Thre yeer the martir heeld ther resydence,
Tyl Ayllewyn be revelacion
Took off the Bysshop upon a day licence
To leede Kyng Edmund ageyn to Bury town.
But by a maner symulacion
The bysshop granteth, and under that gan werche
Hym to translate into Powlys cherche;
Upon a day took with hym clerkis thre,
Entreth the cherche off seyn Gregory,
In purpose fully, yiff it wolde be,
To karye the martir fro thenys prevyly.
But whan the bysshop was therto most besy
With the body to Poulis forto gon,
Yt stood as fyx as a gret hill off ston.
Multitude ther myhte noon avayle,
Al be they dyde ther fforce and besy peyne;
For but in ydel they spent ther travayle.
The peple lefte, the bysshop gan dysdeyne:
Drauht off corde nor off no myhty chayne
Halp lyte or nouht—this myracle is no fable—
For lik a mount it stood ylyche stable.
Wherupon the bysshop gan mervaylle,
Fully diffraudyd off his entencion.
And whan ther power and fforce gan to faylle,
Ayllewyn kam neer with humble affeccion,
Meekly knelyng sayde his orysoun:
The kyng requeryng lowly for Crystes sake
His owyn contre he sholde not forsake.
With this praier Ayllewyn aroos,
Gan ley to hand: fond no resistence,
Took the chest wher the kyng lay cloos,
Leffte hym up withoute violence.
The bysshop thanne with dreed and reverence
Conveyed hym forth with processioun,
Till he was passid the subarbis off the toun.
* * * * *
FROM THE ACCESSION OF THE STUARTS TILL THE DESTRUCTION OF THE CATHEDRAL.

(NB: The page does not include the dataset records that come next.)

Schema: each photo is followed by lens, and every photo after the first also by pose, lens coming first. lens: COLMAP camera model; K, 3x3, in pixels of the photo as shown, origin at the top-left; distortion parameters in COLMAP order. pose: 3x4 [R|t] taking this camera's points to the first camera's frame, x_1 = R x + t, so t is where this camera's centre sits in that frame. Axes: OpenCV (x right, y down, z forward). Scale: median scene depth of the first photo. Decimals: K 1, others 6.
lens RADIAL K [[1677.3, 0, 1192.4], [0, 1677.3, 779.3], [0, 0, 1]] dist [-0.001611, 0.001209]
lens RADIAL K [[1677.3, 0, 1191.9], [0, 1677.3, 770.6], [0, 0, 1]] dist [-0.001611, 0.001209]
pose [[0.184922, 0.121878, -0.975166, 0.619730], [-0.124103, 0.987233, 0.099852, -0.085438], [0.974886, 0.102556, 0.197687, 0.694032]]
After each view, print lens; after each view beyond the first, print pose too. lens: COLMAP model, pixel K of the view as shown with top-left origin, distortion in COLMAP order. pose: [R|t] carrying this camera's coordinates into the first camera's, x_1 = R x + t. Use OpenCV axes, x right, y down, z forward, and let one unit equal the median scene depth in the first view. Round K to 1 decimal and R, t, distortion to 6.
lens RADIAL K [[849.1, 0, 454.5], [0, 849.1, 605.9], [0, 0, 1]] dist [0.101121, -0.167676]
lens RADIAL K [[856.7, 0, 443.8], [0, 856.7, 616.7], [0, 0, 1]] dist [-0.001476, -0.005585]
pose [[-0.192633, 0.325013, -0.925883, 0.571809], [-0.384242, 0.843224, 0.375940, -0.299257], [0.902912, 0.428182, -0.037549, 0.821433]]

Fresh signs of Decay and Neglect—Visit of James I.—Bishop Earle’s Account of Paul’s Walk—Laud’s Letter to the Citizens —Sir Paul Pindar’s Munificence—The Rebellion—Monuments of the Stuart Period: Carey, Donne, Stokesley, Ravis, King, Vandyke—Attempts at Restoration: Inigo Jones, Wren—The Great Fire: Accounts of Pepys and Evelyn, Eye-witnesses—Sancroft’s desire to Restore the Old Cathedral found quite impossible—Final Decision to Build a New One.
We saw how, in the reign of Elizabeth, a great calamity befell the cathedral in the falling of the spire, and through this the great injury to the roof, and further how the Queen, as well as the citizens, endeavoured to repair the damage. The spire was not rebuilt, but the roof was renewed. But fifty years later it was discovered that the work had been fraudulently done, and the church was falling to pieces. James I. came with much ceremony, in consequence of the importunities which he received, to survey the cathedral, and in consequence of what he saw he appointed a commission to consider what steps should be taken. At the head of it was the Lord Mayor, and amongst the names is that of “Inigo Jones, Esquire, Surveyor to his Majesty’s Works.” This remarkable man, though he was born in the parish of St. Bartholomew the Less, Smithfield, was educated in Italy, through the generosity of Herbert, third Earl of Pembroke.